§ **JOB**
Extract all lines from the data beneath that include the word "Birecik".

Stored dataset items:
________________________

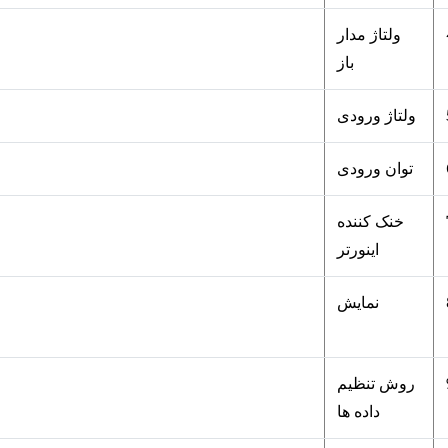
ولتاژ مدار
باز
ولتاژ ورودی
توان ورودی
خنک کننده
اینورتر
نمایش
روش تنظیم
داده ها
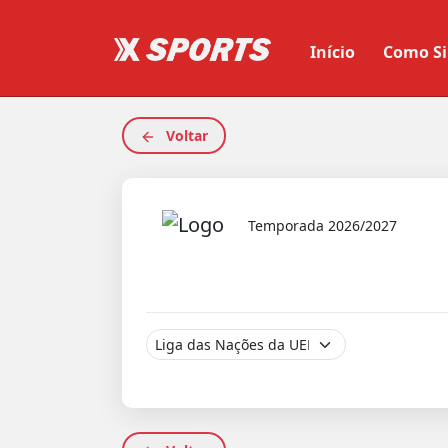
Início
Como Si
Voltar
Temporada 2026/2027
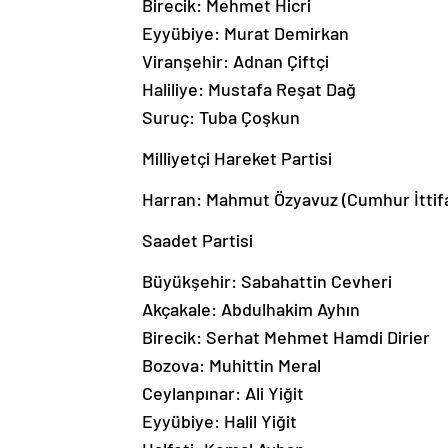
Birecik: Mehmet Hicri
Eyyübiye: Murat Demirkan
Viranşehir: Adnan Çiftçi
Haliliye: Mustafa Reşat Dağ
Suruç: Tuba Çoşkun
Milliyetçi Hareket Partisi
Harran: Mahmut Özyavuz (Cumhur İttifa
Saadet Partisi
Büyükşehir: Sabahattin Cevheri
Akçakale: Abdulhakim Ayhın
Birecik: Serhat Mehmet Hamdi Dirier
Bozova: Muhittin Meral
Ceylanpınar: Ali Yiğit
Eyyübiye: Halil Yiğit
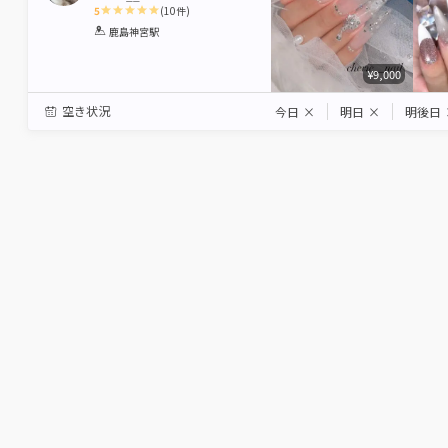
5
(
10
件)
1
2
3
4
5
鹿島神宮駅
Star
Stars
Stars
Stars
Stars
¥9,000
空き状況
今日
×
明日
×
明後日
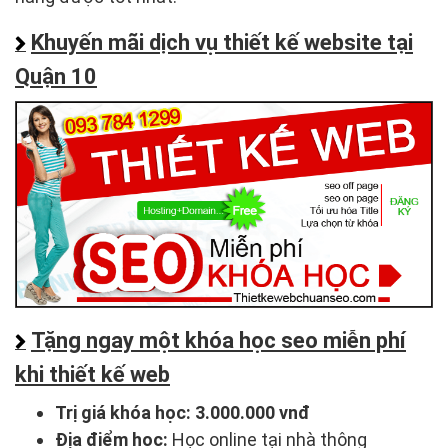
Khuyến mãi dịch vụ thiết kế website tại
Quận 10
Tặng ngay một khóa học seo miễn phí
khi thiết kế web
Trị giá khóa học:
3.000.000 vnđ
Địa điểm học:
Học online tại nhà thông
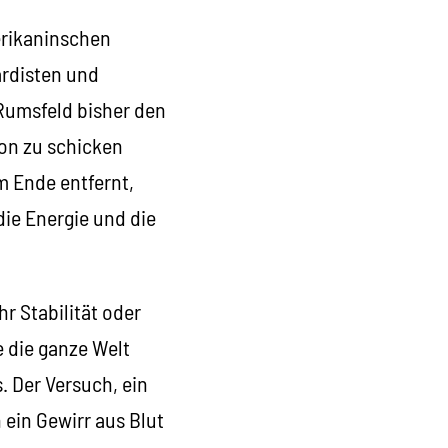
erikaninschen
ardisten und
 Rumsfeld bisher den
on zu schicken
m Ende entfernt,
die Energie und die
r Stabilität oder
e die ganze Welt
. Der Versuch, ein
ein Gewirr aus Blut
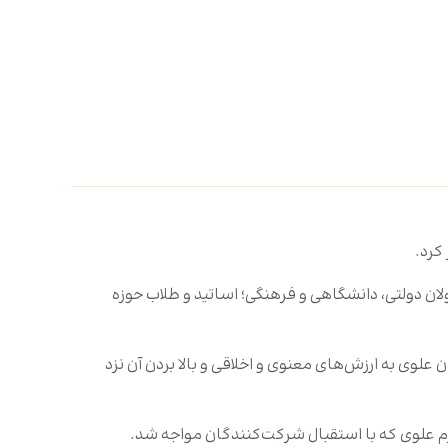
کرد.
ن دولتی، دانشگاهی و فرهنگی؛ اساتید و طلاب حوزه
لوی به ارزش‌های معنوی و اخلاقی و بالا بردن آن نزد
م علوی که با استقبال شرکت‌کنندگان مواجه شد.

________________________

§ **OUTPUT FOR THIS EXERCISE**
Birecik: Mehmet Hicri
Birecik: Serhat Mehmet Hamdi Dirier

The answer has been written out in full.